We will continue by checking every box the tool now asks us to in the next step. Remember that all the information will be lost if you browse away from the tool and open another window; you will then need to fill it out again. There are a few items that Steam will let you edit if you need to make adjustments after uploading the mod to the Workshop, including the “Title” of your mod and the information included in the “Description” box. Knowing exactly which “Tags” you want to use with your mod is crucial since Steam will classify your mod using these tags. These tags cannot be changed once you upload your mod, so make sure they describe your mod as accurately as possible and without typographical errors. We can see a box titled “Visibility” here, it will let you upload the file to the Public, Friends or Private.
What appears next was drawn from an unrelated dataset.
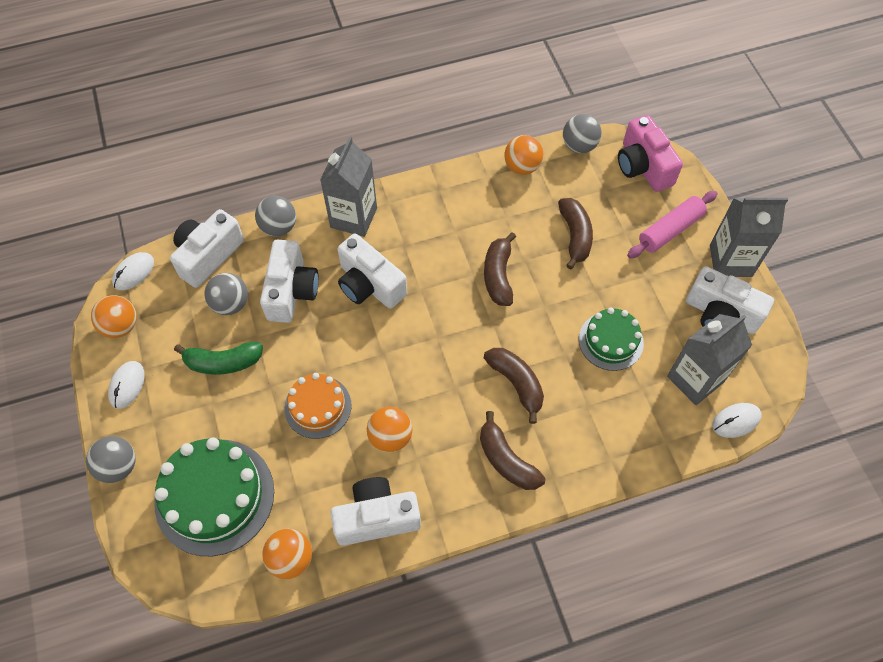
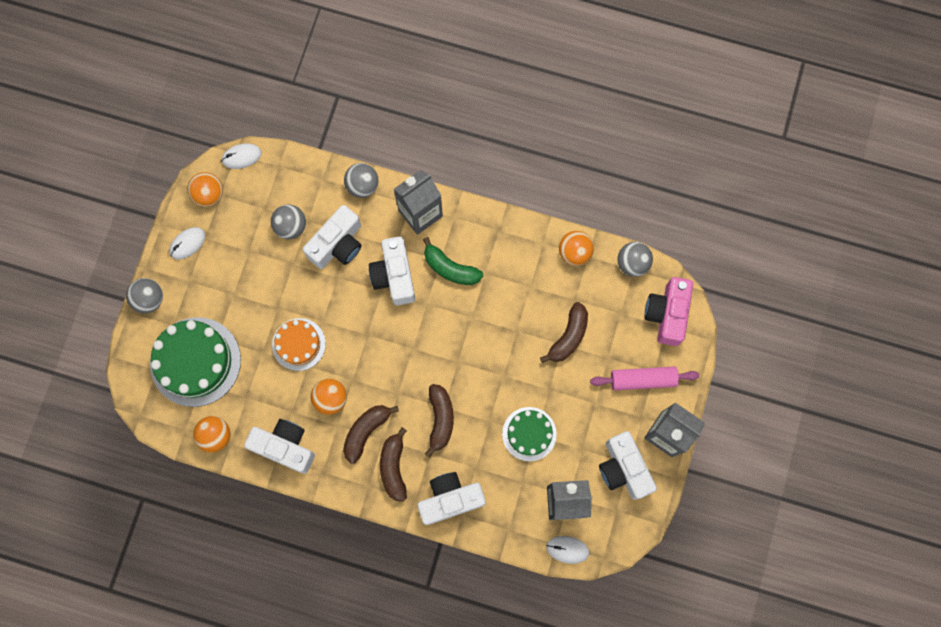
camera: 35 degrees right, 15 degrees up
(208, 256) = (299, 177): white camera -> white camera (450, 499)
(223, 362) = (258, 269): green banana -> green banana (450, 268)
(498, 276) = (489, 330): brown banana -> brown banana (366, 431)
This can be changed once the mod is on Steam, so do not worry if you set your mod to Private by accident. The final box has a space for “Enter change note…” at the time of writing this guide, it is unclear what this box does. Perhaps it’s for when uploading future versions of the mod.
Once everything is ready, click on the box “Submit (name of your mod”. The tool will begin to work uploading the mod onto the Workshop.
If successful, you will get the following prompt:
As alluded to earlier, once the mod is on Steam and in the Workshop, you can make certain changes and upload screenshots of your mod. This guide will not cover those steps.
Congratulations, you have now upload your mod onto the Workshop.